Plan pracy komisji śledczej może być, nie musi, ale wiele komisji miało taki plan pracy, on reguluje, po co tu jesteśmy, w jaki sposób chronologicznie wyjaśniać to, do czego zostaliśmy powołani - poinformował Dariusz Joński.
Jak dodał, prezydium komisji przyjęło plan pracy, przy jednym głosie sprzeciwu. Jacek Karnowski zgłosił na posiedzeniu wniosek formalny, by przegłosować przyjęty przez prezydium plan pracy.
Paweł Jabłoński złożył wniosek przeciwny podkreślając, że to próba zamknięcia dyskusji przed jej rozpoczęciem. Waldemar Buda również podkreślił, że chciałby się wypowiedzieć na temat planu i jego uzupełnienia.
Chcemy rozmawiać na temat harmonogramu pracy i państwo bez dyskusji chcą zamknąć przygotowany przez siebie harmonogram pracy? To jakiś żart. Zgłosiłem uwagi - stwierdził poseł Waldemar Buda.
Paweł Jabłoński wskazał, że takie działanie urąga powadze komisji. Mariusz Krystian dodał, że jest to skandal.
Ja wiem, że macie większość, ale dyskutujcie - skomentował sytuację na komisji poseł Przemysław Czarnek.
📌Trwa posiedzenie Komisji Śledczej do zbadania legalności, prawidłowości oraz celowości działań podjętych w celu przygotowania i przeprowadzenia wyborów Prezydenta RP w 2020 r. w formie głosowania korespondencyjnego.

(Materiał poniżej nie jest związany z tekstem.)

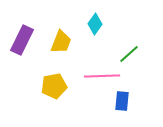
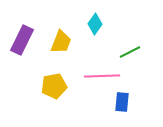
green line: moved 1 px right, 2 px up; rotated 15 degrees clockwise
blue rectangle: moved 1 px down
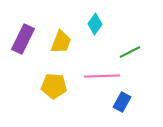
purple rectangle: moved 1 px right, 1 px up
yellow pentagon: rotated 15 degrees clockwise
blue rectangle: rotated 24 degrees clockwise
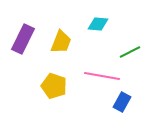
cyan diamond: moved 3 px right; rotated 60 degrees clockwise
pink line: rotated 12 degrees clockwise
yellow pentagon: rotated 15 degrees clockwise
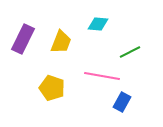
yellow pentagon: moved 2 px left, 2 px down
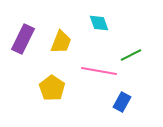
cyan diamond: moved 1 px right, 1 px up; rotated 65 degrees clockwise
green line: moved 1 px right, 3 px down
pink line: moved 3 px left, 5 px up
yellow pentagon: rotated 15 degrees clockwise
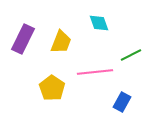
pink line: moved 4 px left, 1 px down; rotated 16 degrees counterclockwise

👉W porządku obrad między innymi:
🔸Ustalenie liczby stałych… pic.twitter.com/IhzNxHuwVn — Sejm RP🇵🇱 (@KancelariaSejmu) December 22, 2023
Jak państwo macie gotowy raport, to proszę powiedzieć, że już go macie i szkoda się zbierać i robić całe show, które chcecie tu zrobić. Złożyliśmy poprawki, ale nie mogliśmy się ustosunkować do wniosków, które wy złożyliście - powiedział poseł Mariusz Krystian.
Joński, nie zważając na sprzeciw posłów PiS przeprowadził głosowanie.
To hucpa, to absolutny skandal, co robicie. To dramat. To antydemokratyczne - podkreślił Krystian.
Kiedy Waldemar Buda próbował przedstawić propozycję do planu pracy komisji, Joński stwierdził, że plan pracy został przegłosowany. Buda wskazywał, że chce uzupełnienia zakresu merytorycznego o współpracę przy współorganizacji wyborów przez samorządy.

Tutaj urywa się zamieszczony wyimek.